[Figure understanding tasks]
+++
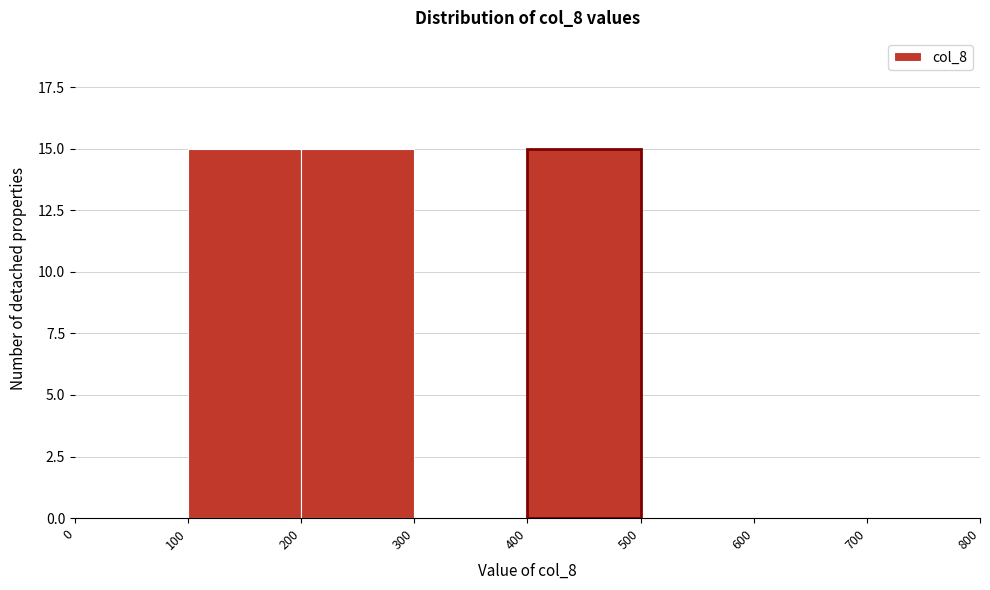

What is the height of the bar covering 200 to 300 on the x-axis? The values are not printed on the chart, so give them approximately, as read against the axis.

15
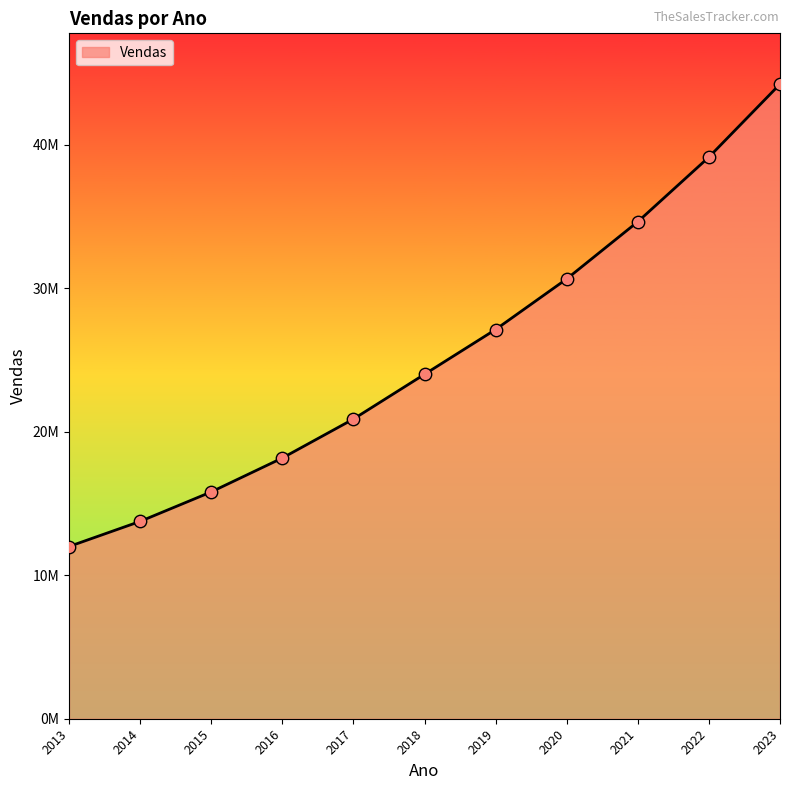

What is the change in value from 2013 to 2017?

+8880000.0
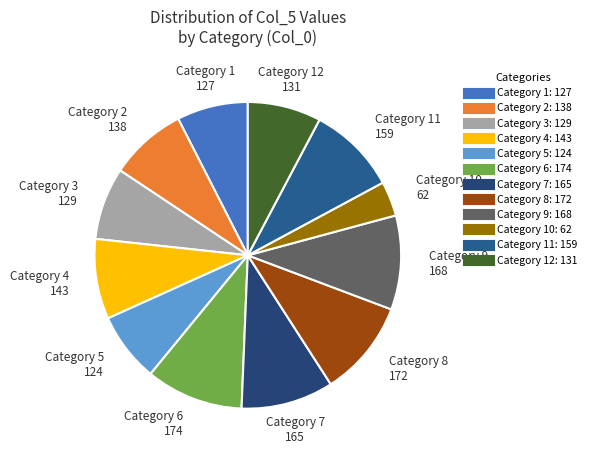

How many segments does this pie chart have?

12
+++
- _Problem_: Reproduce every line of the listing above word for word, leaving out the pictures.

- _Answer to this exercise_:
What is the height of the bar covering 200 to 300 on the x-axis? The values are not printed on the chart, so give them approximately, as read against the axis.

15

What is the change in value from 2013 to 2017?

+8880000.0

How many segments does this pie chart have?

12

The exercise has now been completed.